Friday, 17 November 2023

Dear Chrysanthemums: A Novel in Stories by Fiona Sze-Lorrain

 Devika Misra reports.



Singaporean-born, Paris-based Fiona Sze-Lorrain is a poet, translator, musician, and now novelist. Her debut work of fiction Dear Chrysanthemums can be read as a novel or as separate interconnected short stories. Set in Shanghai, Beijing, Singapore, Paris, and New York, the protagonists are all victims of difficult circumstances; young Asian women, alone, vulnerable and struggling to survive displacement and sometimes violence and assault. Despite suffering lifelong mental anguish, they prove emotionally resilient and are keen to connect with the wider world as they construct different personas in challenging and ever-changing landscapes. 

FSL: “What I wanted to work with in the book was parallel destinies, parallel fates, parallel lives and then it evolved into something much more circular… then you had the idea of time and with the years ending with the number six and the connection with Chinese divination. I wanted to look into women’s lives when there exists a bigger sweep of history in the background and then you have all the little personal struggles in life that put together has a narrative. It’s a novel in stories. You can read everything as a novel but at the same time you can read each story just as a story in itself and it stands on its own. And that in itself, that concept, is already a parallel destiny in a way.” 

The women’s lives are interwoven with historic/political events and characters. Mao’s favourite opera is mentioned and Madame Chiang Kai-shek’s favourite salad becomes the theme of a tale. 

FSL: “It's my attempt at trying to understand what history is and what historical figures are really exactly and also the idea of authenticity. I believe that the important thing in life, really, is to re-live an authentic life behind the image, behind the mask, behind the social role, which is what all the other women are also struggling with all the time, you know the construction of different selves. In the book I even started to poke fun at the historical figures sometimes. I also had a lot of fun to make them exist in worlds next to, for instance, a corpse, in Death at the Wukang Mansion, and, in News from Saigon, an old French writer alongside a waitress and a waiter. So beyond creating a democracy between all the different narratives and voices, I'm looking at how the parallel and conflicting possibilities of history versus present and what is present and what is history anyway? Ultimately there's no real binary opposites. I'm consistently trying to dismantle that. And so in a way we are starting to normalize and see Madam Chiang Kai-shek, it's not Madam Chiang Kai-shek but a woman who wants to eat a potato salad that's called sela. So there are huge figures in it and there are also very interesting, you know, what we call ordinary people. I think the word ordinary, it's not all that ordinary after all. So ordinary lives are really far more than ordinary.” 

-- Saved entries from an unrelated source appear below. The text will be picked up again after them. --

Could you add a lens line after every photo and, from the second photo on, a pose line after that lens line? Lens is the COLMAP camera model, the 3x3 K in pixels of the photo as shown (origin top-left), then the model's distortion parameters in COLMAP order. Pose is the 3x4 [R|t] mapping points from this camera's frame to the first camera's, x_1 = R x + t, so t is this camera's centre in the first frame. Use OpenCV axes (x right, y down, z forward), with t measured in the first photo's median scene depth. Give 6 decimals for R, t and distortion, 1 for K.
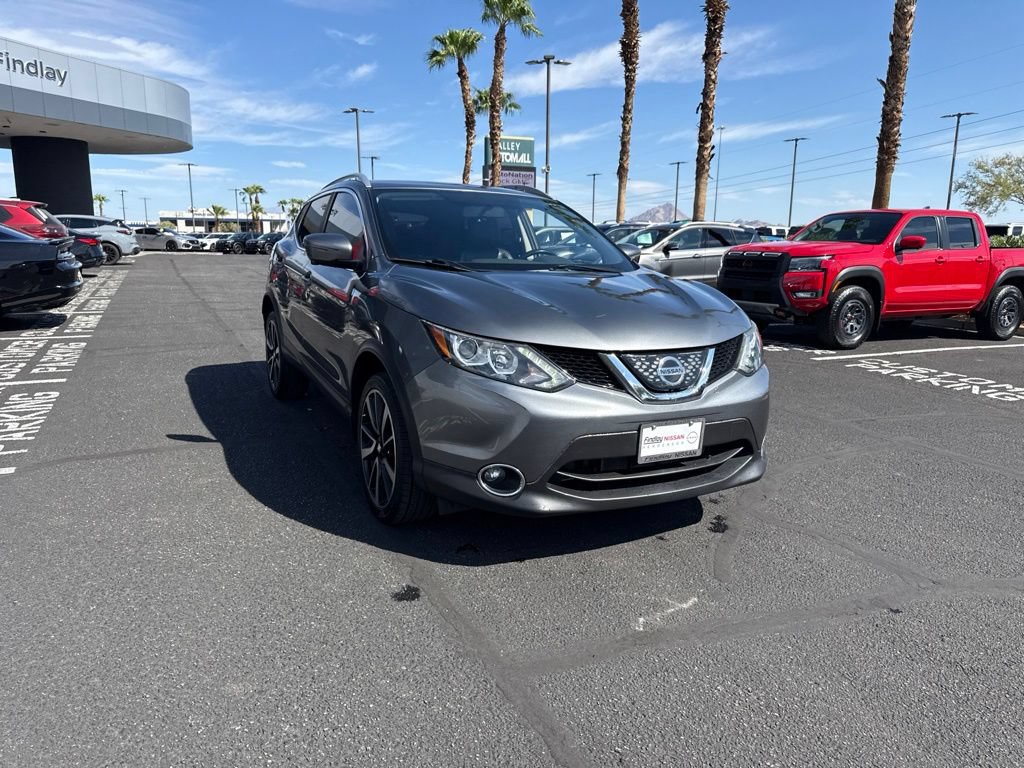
lens RADIAL K [[730.3, 0, 508.8], [0, 730.3, 379.2], [0, 0, 1]] dist [0.024546, -0.025621]
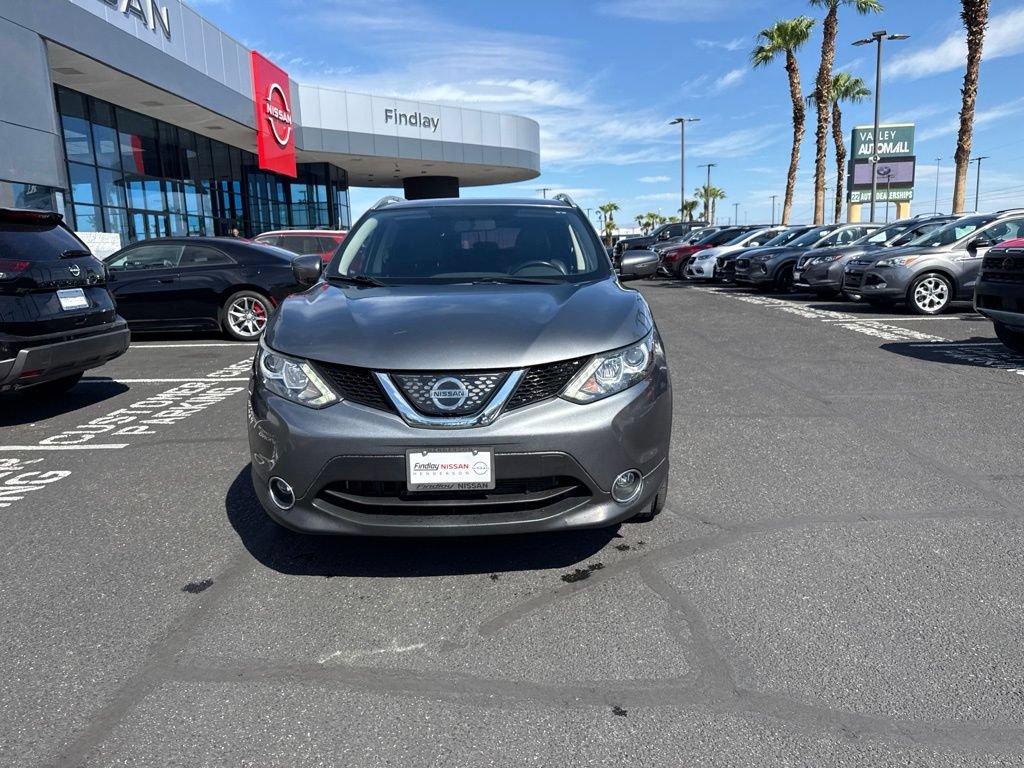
lens RADIAL K [[724.9, 0, 512.0], [0, 724.9, 384.0], [0, 0, 1]] dist [0.027533, -0.026019]
pose [[0.888440, 0.041721, -0.457093, 0.220090], [-0.044408, 0.999002, 0.004870, -0.009698], [0.456840, 0.015972, 0.889406, 0.070986]]
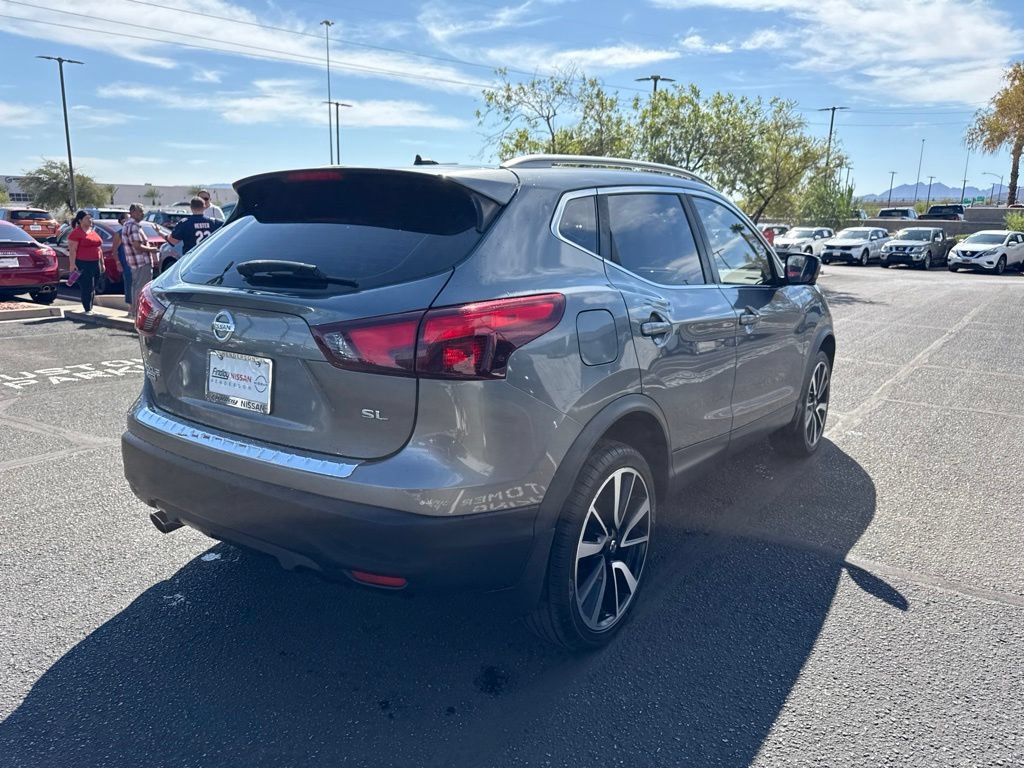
lens RADIAL K [[733.0, 0, 513.8], [0, 733.0, 397.7], [0, 0, 1]] dist [0.007687, -0.009421]
pose [[-0.468293, -0.225857, 0.854219, -0.399139], [0.135718, 0.936918, 0.322125, -0.162942], [-0.873088, 0.266782, -0.408100, 0.747540]]
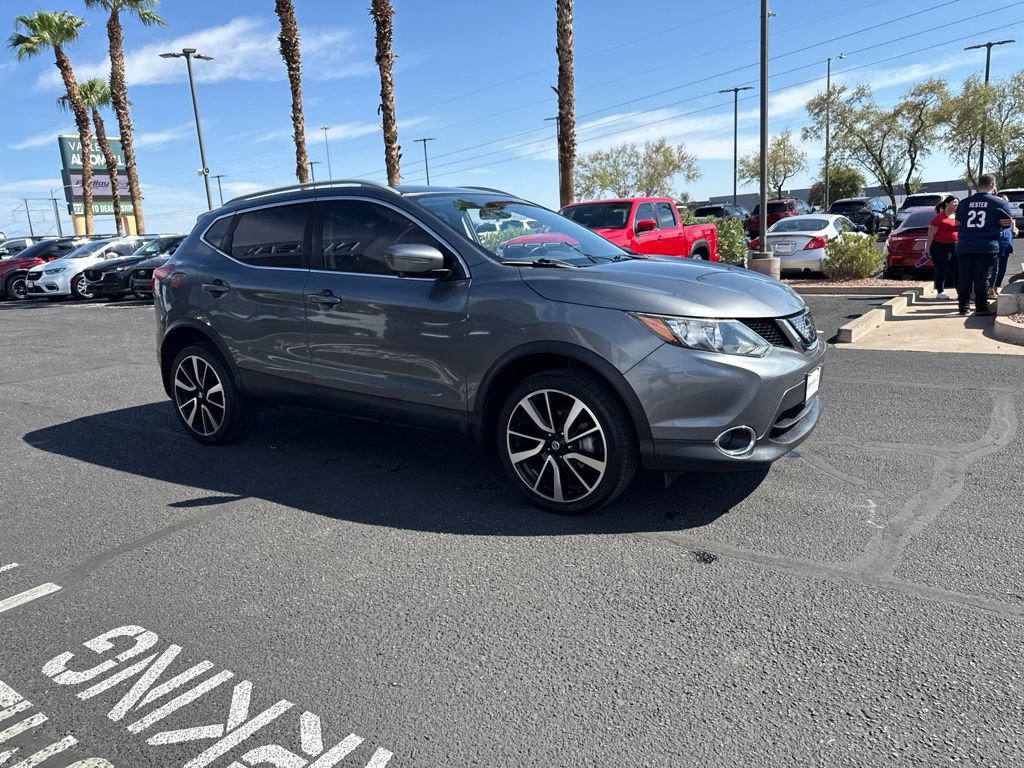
lens RADIAL K [[730.7, 0, 512.0], [0, 730.7, 384.0], [0, 0, 1]] dist [0.026934, -0.031858]
pose [[0.868346, -0.162675, 0.468521, -0.251220], [0.160027, 0.986051, 0.045777, -0.017127], [-0.469432, 0.035225, 0.882266, 0.045756]]
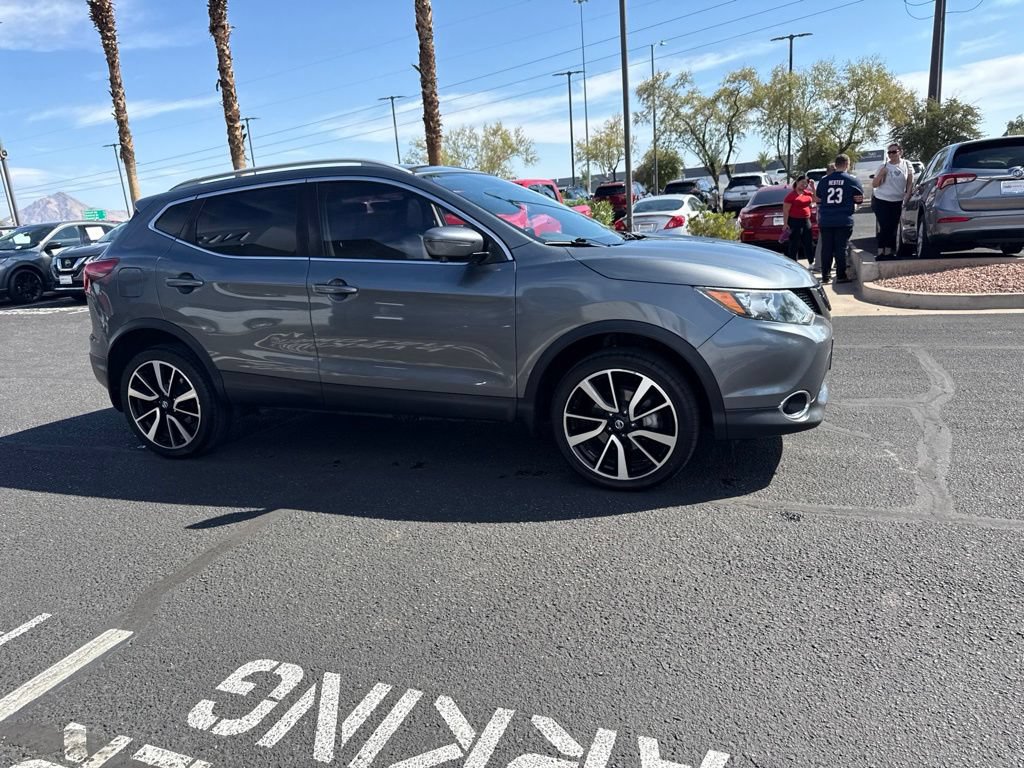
lens RADIAL K [[733.0, 0, 513.8], [0, 733.0, 397.7], [0, 0, 1]] dist [0.007687, -0.009421]
pose [[0.728511, -0.241029, 0.641230, -0.338276], [0.210775, 0.969515, 0.124962, -0.036969], [-0.651801, 0.044119, 0.757105, 0.115211]]
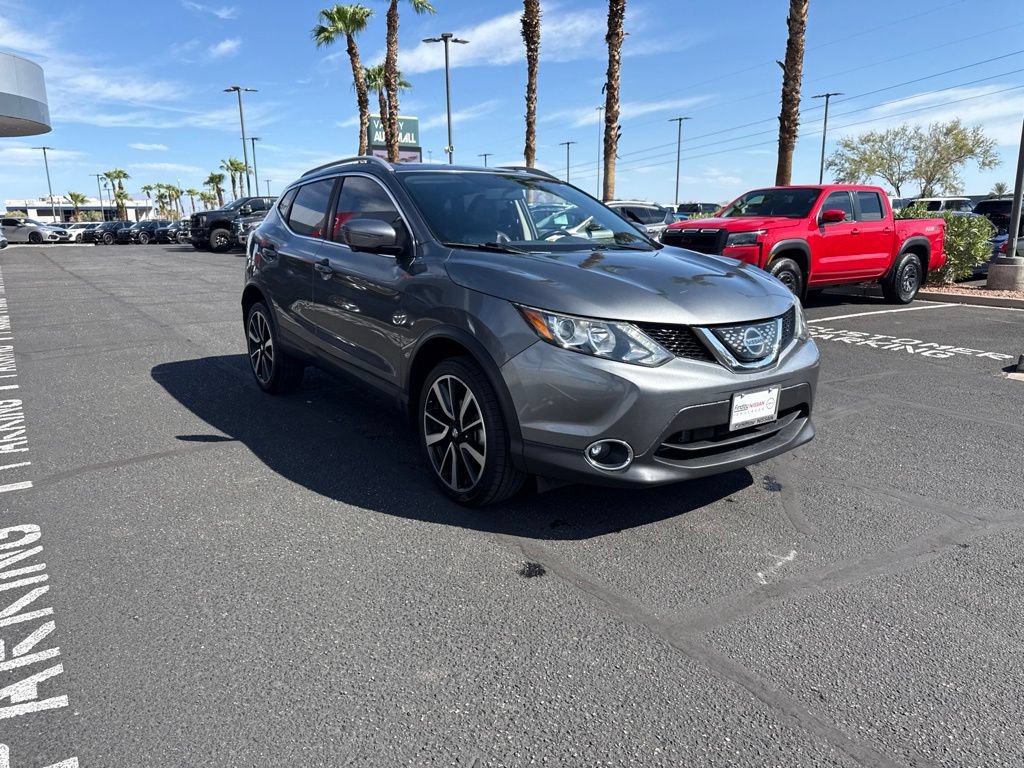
lens RADIAL K [[729.1, 0, 508.2], [0, 729.1, 386.4], [0, 0, 1]] dist [0.026996, -0.029017]
pose [[0.987870, -0.055711, 0.144944, -0.089222], [0.050834, 0.998016, 0.037142, -0.001157], [-0.146726, -0.029323, 0.988743, 0.001198]]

In this work of historical fiction Sze-Lorrain goes beyond exploring well known political figures, she delves into political landscapes. One narrative she develops, for instance in The Invisible Window, is around the taboo topic of Tiananmen Square. 

FSL: “I was just very interested because we don't know much about Tiananmen Square. We're not allowed to know much about Tiananmen Square” Readers wouldn’t be to blame if they wondered whether her accounts of the event are completely fictional. FSL:” Yes and no. Fictional, fictionalized only because the details were a composite. But in fact, it's not made up. It is a composite truth. A composite character, a composite of details. So in that sense, they are fictionalized. But the emotional truth and the emotional honesty, there's a certain level of truth. I do have friends who have been through Tiananmen. That was back then in 1989 and now we are in 2023. These people have aged. They live all over the world now, in fact. Yet we don't know much of it - of Tiananmen. And what struck me was the collective amnesia there. Like just in 30 years, everything was just gone. except for what we have as dialogues, memories, which by the way are absolutely unreliable. …Documentations, but dispersed throughout the whole world.” 

Sze-Lorrain describes the experience of tackling a new writing genre. 

FSL: “It is not difficult, but it's not easy. Once you think about difficulty, then that will become a problem. It's more about the desire of whether you want to do it or not. If you have a desire to write a poem, you would do it. If you have a desire to write fiction, you would do it. If you have a desire to tell a story, you have to tell a story. Technique-wise, however, that's something else. It's like driving a different kind of car, taming a different kind of horse…that is actually apart from the desire. I find the desire a much more interesting vehicle, discourse, and how to stay motivated in that desire. Poetry and fiction each has its own difficulties and ease. Poetry is a lot about waiting. It's about waiting and listening. And you can create that poetry in fiction too, by (practising the art of) waiting and listening in the storytelling in itself. But when it comes to fiction, I think you have to let the story push you. You can come out with a plot, and then the next day you come back, and you see what you've written: nothing works. And then something else, again, another series of action. I do not think everyone has the same experience or working method…that's what it is for me.” Ultimately, she says she is less interested in the nomenclature or even the material “technique” of working in different artistic genres. The key she asserts is the actual creative process - “it’s about the quality of energy one brings to the creative process.”

Details: Dear Chrysanthemums is published by Simon & Schuster, in paperback, priced in local currencies.